[Stored data]
◇ ◇ ◇ ◇ ◇ ◇ ◇

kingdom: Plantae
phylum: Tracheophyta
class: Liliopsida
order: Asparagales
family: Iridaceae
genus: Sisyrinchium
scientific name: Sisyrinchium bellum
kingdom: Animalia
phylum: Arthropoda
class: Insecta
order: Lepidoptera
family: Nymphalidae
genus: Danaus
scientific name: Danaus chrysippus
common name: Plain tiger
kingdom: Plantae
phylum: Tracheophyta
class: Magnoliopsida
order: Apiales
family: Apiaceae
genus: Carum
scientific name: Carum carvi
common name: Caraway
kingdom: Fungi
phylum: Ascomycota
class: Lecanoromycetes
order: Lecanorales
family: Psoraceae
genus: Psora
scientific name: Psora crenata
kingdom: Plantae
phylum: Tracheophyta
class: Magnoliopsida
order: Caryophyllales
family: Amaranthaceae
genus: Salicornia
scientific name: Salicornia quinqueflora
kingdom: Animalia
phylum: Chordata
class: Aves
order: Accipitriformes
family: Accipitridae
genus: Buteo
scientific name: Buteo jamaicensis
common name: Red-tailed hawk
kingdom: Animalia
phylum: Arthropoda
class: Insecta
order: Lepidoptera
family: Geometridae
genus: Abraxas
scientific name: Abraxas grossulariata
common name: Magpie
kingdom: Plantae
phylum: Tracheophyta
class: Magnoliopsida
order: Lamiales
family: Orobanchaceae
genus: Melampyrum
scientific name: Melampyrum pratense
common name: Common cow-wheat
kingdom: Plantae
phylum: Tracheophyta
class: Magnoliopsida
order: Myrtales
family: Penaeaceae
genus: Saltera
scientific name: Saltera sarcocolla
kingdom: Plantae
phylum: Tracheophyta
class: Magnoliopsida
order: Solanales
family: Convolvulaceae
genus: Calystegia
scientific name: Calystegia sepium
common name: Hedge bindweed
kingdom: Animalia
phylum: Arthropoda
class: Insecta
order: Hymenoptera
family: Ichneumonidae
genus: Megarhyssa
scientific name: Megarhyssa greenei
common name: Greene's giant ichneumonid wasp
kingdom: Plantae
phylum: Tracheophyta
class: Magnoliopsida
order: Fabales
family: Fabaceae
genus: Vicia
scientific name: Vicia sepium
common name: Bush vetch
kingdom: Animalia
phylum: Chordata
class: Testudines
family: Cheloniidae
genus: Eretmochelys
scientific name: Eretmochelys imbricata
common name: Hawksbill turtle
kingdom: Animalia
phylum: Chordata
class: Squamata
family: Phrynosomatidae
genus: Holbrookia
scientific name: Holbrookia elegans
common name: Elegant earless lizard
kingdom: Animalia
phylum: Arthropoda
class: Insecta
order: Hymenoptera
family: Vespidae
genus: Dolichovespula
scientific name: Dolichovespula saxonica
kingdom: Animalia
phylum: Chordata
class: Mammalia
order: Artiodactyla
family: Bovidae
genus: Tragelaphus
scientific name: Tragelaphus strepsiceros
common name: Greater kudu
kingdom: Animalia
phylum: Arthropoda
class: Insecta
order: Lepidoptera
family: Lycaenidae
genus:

◇ ◇ ◇ ◇ ◇ ◇ ◇

TASK STATEMENT
Repeat the lines from the start of the rows through the line holding "scientific name: Abraxas grossulariata", inclusive.

ANSWER BELOW
kingdom: Plantae
phylum: Tracheophyta
class: Liliopsida
order: Asparagales
family: Iridaceae
genus: Sisyrinchium
scientific name: Sisyrinchium bellum
kingdom: Animalia
phylum: Arthropoda
class: Insecta
order: Lepidoptera
family: Nymphalidae
genus: Danaus
scientific name: Danaus chrysippus
common name: Plain tiger
kingdom: Plantae
phylum: Tracheophyta
class: Magnoliopsida
order: Apiales
family: Apiaceae
genus: Carum
scientific name: Carum carvi
common name: Caraway
kingdom: Fungi
phylum: Ascomycota
class: Lecanoromycetes
order: Lecanorales
family: Psoraceae
genus: Psora
scientific name: Psora crenata
kingdom: Plantae
phylum: Tracheophyta
class: Magnoliopsida
order: Caryophyllales
family: Amaranthaceae
genus: Salicornia
scientific name: Salicornia quinqueflora
kingdom: Animalia
phylum: Chordata
class: Aves
order: Accipitriformes
family: Accipitridae
genus: Buteo
scientific name: Buteo jamaicensis
common name: Red-tailed hawk
kingdom: Animalia
phylum: Arthropoda
class: Insecta
order: Lepidoptera
family: Geometridae
genus: Abraxas
scientific name: Abraxas grossulariata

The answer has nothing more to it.